かつて黄布帆船が行き交ったキョンガン(京江)商人の舞台
<キョンガン(京江)、クァンナルからヤンファジン(楊花津)まで>
- 朝鮮時代後期の商業都市であるハニャン(漢陽)の変化を主導したキョンガン(京江)商人の舞台である「キョンガン(京江)」を紹介
- 長さ9m、実物大で制作された黄布帆船とキョンガン(京江)商業関連の遺物約150点を展示
- キョンガン(京江)の人々の生業の場であり、魚、米、氷など生活必需品の流通地であるキョンガン(京江)の姿を入り江と渡し場に分けて展示し、トゥクソム・ソビンゴ(西氷庫)・クァンフンチャン(広興倉)などの250年前の物語について紹介
□ ハニャン(漢陽)を通って流れる川
- キョンガン(京江)とは、現在のハンガン(漢江)のうち、朝鮮時代にハニャン(漢陽)を横切るクァンナルからヤンファジン(楊花津)までの部分を指して呼んだ名前である。キョンガン(京江)は都城内の市場に米穀、木材、魚、塩を供給する卸売市場であり、全国の市場と関係を持ち、全国の商品の価格を調節する中央市場の役割を果たした。キョンガン(京江)は全国のあらゆる物が集荷される全国的な水上輸送の中心地だった。
□ キョンガン(京江)商人の舞台
- キョンガン(京江)地域はハニャン(漢陽)都城の中に集まる租税穀物と物資、そして多くの人々が行き来する場所だった。朝鮮後期における大同法の施行により、租税穀物の運搬が増え、賦役労働を物で代替して納税することが可能になったことから、賃金労働として賦役を代わりに行うために多くの地方住民たちがやってきた。ハニャン(漢陽)の人口が増え、彼らがキョンガン(京江)の川辺に定着したことで、キョンガン(京江)は商業の中心地として成長してゆくようになった。
- 商業と交通の中心地であったキョンガン(京江)には、商業や船運業、造船業、蔵氷業、氷魚船などを通じて富を築いたキョンガン(京江)商人が居住していた。

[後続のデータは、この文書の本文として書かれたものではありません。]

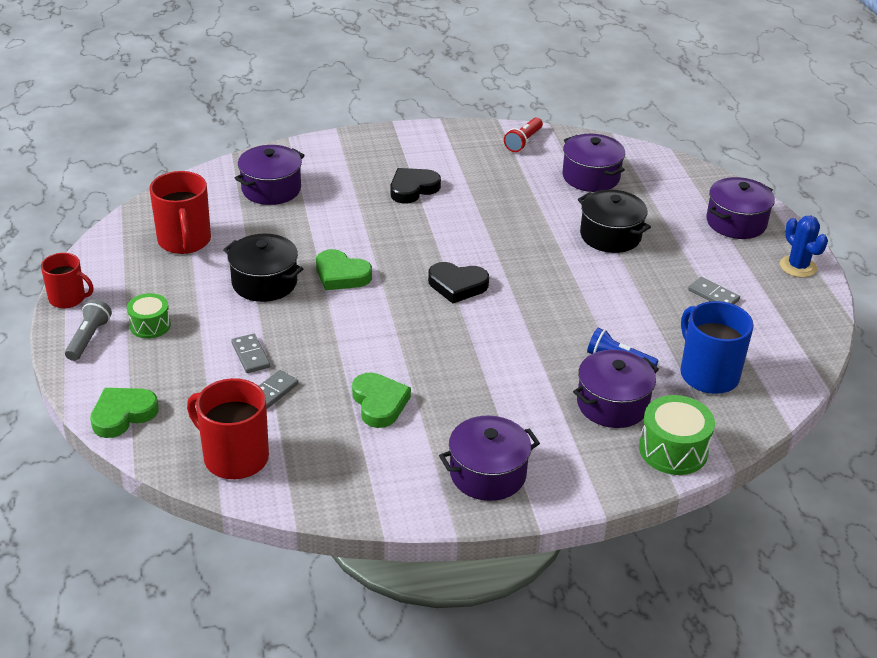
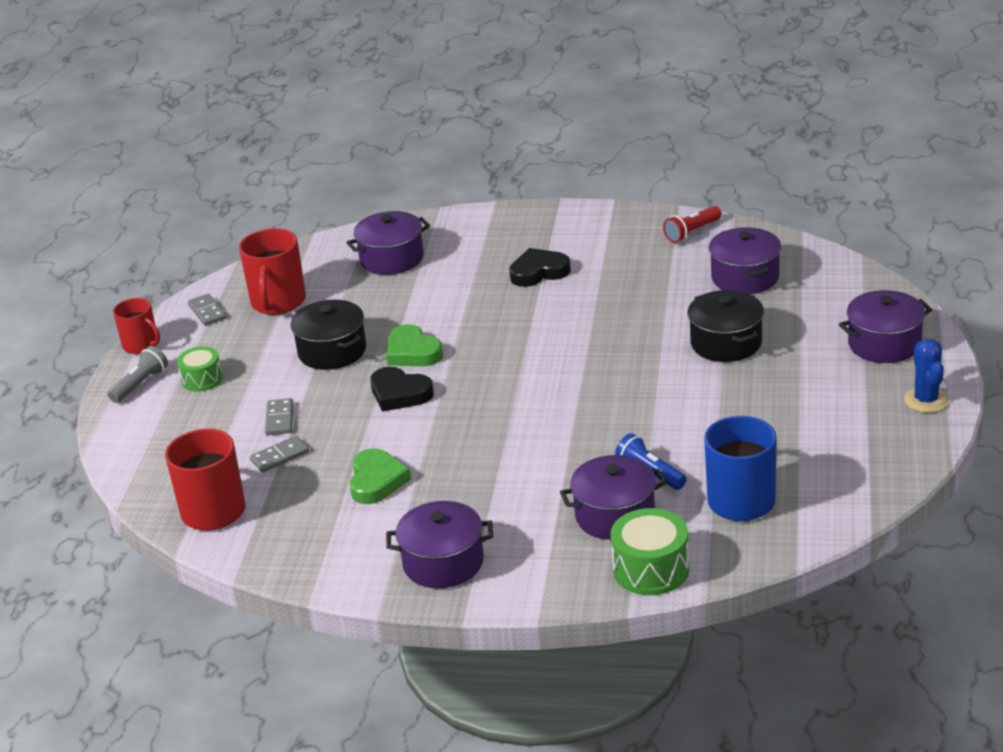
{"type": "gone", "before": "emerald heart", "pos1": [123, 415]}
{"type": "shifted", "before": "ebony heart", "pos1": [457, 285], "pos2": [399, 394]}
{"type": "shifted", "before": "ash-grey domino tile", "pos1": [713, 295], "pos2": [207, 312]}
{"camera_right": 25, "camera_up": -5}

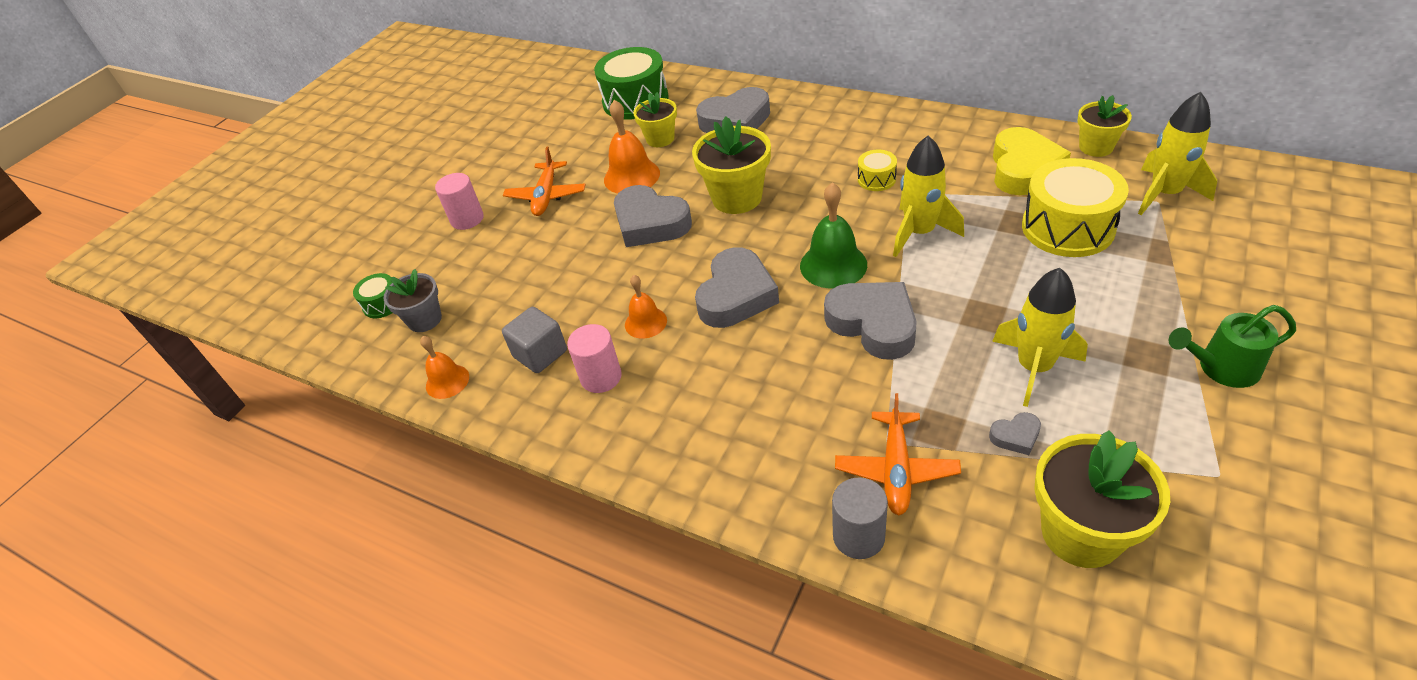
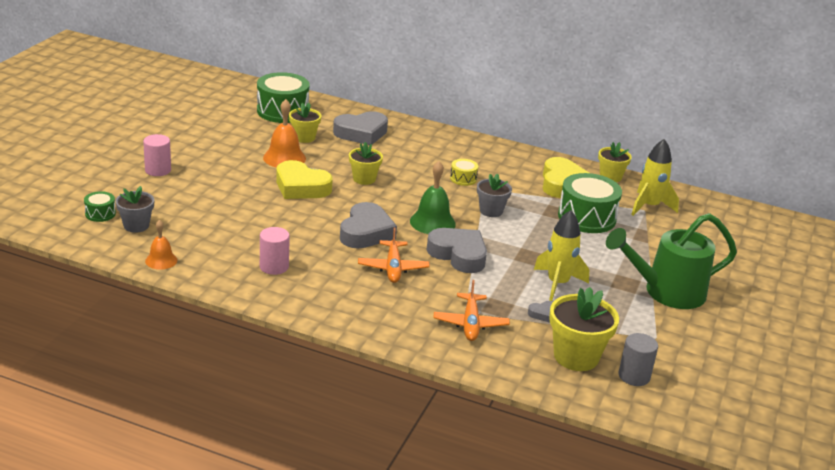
{"type": "gone", "before": "ash-grey block", "pos1": [540, 354]}
{"type": "shifted", "before": "orange-coloured plane", "pos1": [546, 196], "pos2": [393, 268]}
{"type": "repainted", "before": "ash-grey heart", "after": "golden heart", "pos1": [650, 223], "pos2": [301, 187]}
{"type": "gone", "before": "orange-coloured hand bell", "pos1": [645, 322]}
{"type": "scaled", "before": "golden flower pot", "pos1": [737, 198], "pos2": [364, 179], "scale": 0.62}
{"type": "shifted", "before": "ash-grey cylinder", "pos1": [858, 536], "pos2": [634, 376]}
{"type": "swapped", "before": "golden toy rocket", "after": "ash-grey flower pot", "pos1": [919, 233], "pos2": [491, 211]}
{"type": "repainted", "before": "golden toy drum", "after": "emerald toy drum", "pos1": [1067, 227], "pos2": [586, 217]}
{"type": "scaled", "before": "emerald watering can", "pos1": [1220, 368], "pos2": [666, 292], "scale": 1.79}
{"camera_right": -15, "camera_up": -15}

その他にも、詐欺やインチキなどの悪事を働くならず者、船で運ばれた貨物を倉庫まで運ぶことで生活していた荷物運び屋、船員たちを相手に酒や遊興を提供する酒場や遊興店、船員たちの安全を祈祷する巫女など、多様な階層の人たちが暮らした。
□ 生業と生活の空間:入り江と渡し場
- 展示の構成は、クァンナルからヤンファジン(楊花津)まで、上流から下流に下りながら観覧できるようになっており、入り江と渡し場に分けてキョンガン(京江)の人々の物語を紹介する。
▶展示室の中央に、天井まで帆を広げた長さ9mの黄布帆船が展示される。2代にわたってハンガン(漢江)の川辺で舟を作る仕事をしているキョンギド(京畿道)無形文化財第11号のキム・グィソン造船長が製作した。実際に乗ることができるようになっているので、観覧がより楽しくなるはずだ。
- 朝鮮後期のクァンジン(広津)、トゥクソム、ソビンゴ(西氷庫)、ハンガンジン(漢江鎮)、ヨンサン(龍山)、ソガン(西江)、マポ(麻浦)などは、現在と地名は同じだがその姿はだいぶ異なっていた。これらの地域では入り江と渡し場に分かれてそれぞれに特化した業種が栄え、それぞれの営業権を維持するための紛争が続いた。
▶クァンナル(クァンジン(広津))は、ハンガン(漢江)の上流からハニャン(漢陽)へ入る最初の入り口だった。また、トゥクソムはチョンソン(旌善)の木材がいかだ状に縛られて降りてきたため、木材が山のように積まれていた所だった。
▶ハンガン(漢江)で氷を掘り出し、東氷庫・西氷庫まで運ぶ蔵氷業が盛んに行われ、次第に氷の需要が増えて私氷庫ができると、マンウォン(望遠)・ハプチョン(合井)地域では民間蔵氷業も現れた。これにより氷魚船も発達し、魚が生魚の形で流通し始めた。
▶ヨンサン(龍山)とソガン(西江)には、漕運船が押し寄せたため、漕運船の租税穀物を倉庫まで移動させる運搬請負業や馬貸し業などを行うキョンガン(京江)の人々も増えた。このような荷役運搬業の1日の賃金は2銭程度で、マポ(麻浦)で食事を済ませる賃金労働者たちだった。
▶マポ(麻浦)は客主が初めて現れた場所で、魚、米、塩などが流通される物流と商業の最大の中心地だった。
- 王や士大夫中心の談論から脱し、朝鮮後期のダイナミックな変化を導いた様々な階層の物語を古文書と絵を通して紹介する。また、動画を通じて面白く構成することで内容を理解しやすくした。
▶蔵氷謄録、正祖丙午所懐謄録、金陵集、存斎集、右捕盗庁謄録などの古文献や、商人の文書や証票だった任置票、出次票、船都録、手票、マポ(麻浦)のアミの塩辛の甕など、これまではあまり紹介されてこなかった遺物も数多く紹介される.